## [WHAT THE TASK ASKS]
Can you copy the task force description below word for word, from "The Secretary of" up to and including "in March 2014."?

The Secretary of Energy Advisory Board Task Force to Support Evaluation of the new Funding Constructs for Energy Research and Development (R&D) in the Department of Energy is composed of SEAB members and independent experts with experience in energy research (basic and applied) as well as the process of technology transfer to industry, and is charged with assisting the DOE in evaluating the management and early progress of the new management and funding mechanisms in the Department: Energy Frontier Research Centers (EFRCs), Energy Innovation Hubs (Hubs), Bioenergy Research Centers (BRCs), and the Advanced Research Projects Agency-Energy (ARPA-E). The deliverable of the Task Force is a brief written report that provides suggestions to the Department to enhance their future success, due in in March 2014.
Purpose of the Task Force:
Over the past six years, the Department of Energy has introduced several new energy R&D management and funding mechanisms, designed to complement each other, with the goal of maximizing the Nation’s ability to achieve energy breakthroughs as quickly as possible.
- Energy Frontier Research Centers (EFRCs) focus on fundamental science and support multi-year, multi-investigator scientific collaborations focused on one or more science and energy research grand challenges. Typical awards are $2 - 5 million/year, for an initial five-year project period. Forty-six EFRCs were initiated in 2009.
- Energy Innovation Hubs (Hubs) and Bioenergy Research Centers (BRCs) work at the frontier between basic and applied science. They bring together a large set of investigators spanning science, engineering and policy disciplines focused on a single critical national need, and work to bridge the gap between basic scientific breakthroughs and industrial commercialization. Three BRCs were initiated in 2007 and renewed for a second five year period in 2012. The first Hubs were established in 2010 and focused on: Computer Modeling and Simulation for the Development of Advanced Nuclear Reactors; Production of Fuels Directly from Sunlight; and Improving Energy-efficient Building Systems Design. In 2012 two more were established focusing on Critical Materials and on Batteries and Energy Storage. Typical awards are $22-25M/year for up to five years.

## [MATERIAL PROVIDED]
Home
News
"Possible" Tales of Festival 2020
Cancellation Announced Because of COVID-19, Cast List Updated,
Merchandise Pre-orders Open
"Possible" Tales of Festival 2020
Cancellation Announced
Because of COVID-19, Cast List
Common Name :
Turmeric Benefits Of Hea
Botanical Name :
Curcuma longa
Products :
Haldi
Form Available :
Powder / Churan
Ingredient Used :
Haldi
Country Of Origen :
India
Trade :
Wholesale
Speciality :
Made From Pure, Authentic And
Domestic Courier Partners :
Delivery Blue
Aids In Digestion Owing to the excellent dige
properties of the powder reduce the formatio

==

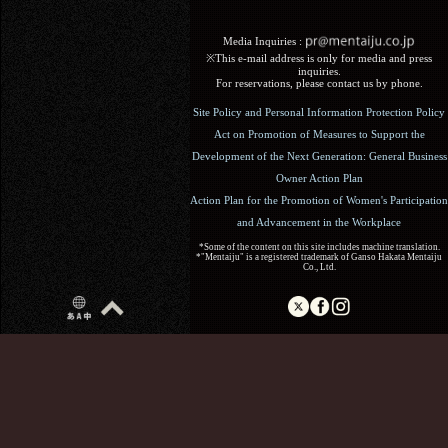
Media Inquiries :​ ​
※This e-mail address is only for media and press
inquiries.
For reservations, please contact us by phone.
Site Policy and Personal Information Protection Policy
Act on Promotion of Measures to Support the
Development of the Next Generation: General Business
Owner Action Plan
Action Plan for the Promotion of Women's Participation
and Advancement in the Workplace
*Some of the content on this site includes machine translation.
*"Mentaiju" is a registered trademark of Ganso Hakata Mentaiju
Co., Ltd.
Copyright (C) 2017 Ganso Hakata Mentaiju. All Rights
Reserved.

## [PROBLEM SOLUTION]
The Secretary of Energy Advisory Board Task Force to Support Evaluation of the new Funding Constructs for Energy Research and Development (R&D) in the Department of Energy is composed of SEAB members and independent experts with experience in energy research (basic and applied) as well as the process of technology transfer to industry, and is charged with assisting the DOE in evaluating the management and early progress of the new management and funding mechanisms in the Department: Energy Frontier Research Centers (EFRCs), Energy Innovation Hubs (Hubs), Bioenergy Research Centers (BRCs), and the Advanced Research Projects Agency-Energy (ARPA-E). The deliverable of the Task Force is a brief written report that provides suggestions to the Department to enhance their future success, due in in March 2014.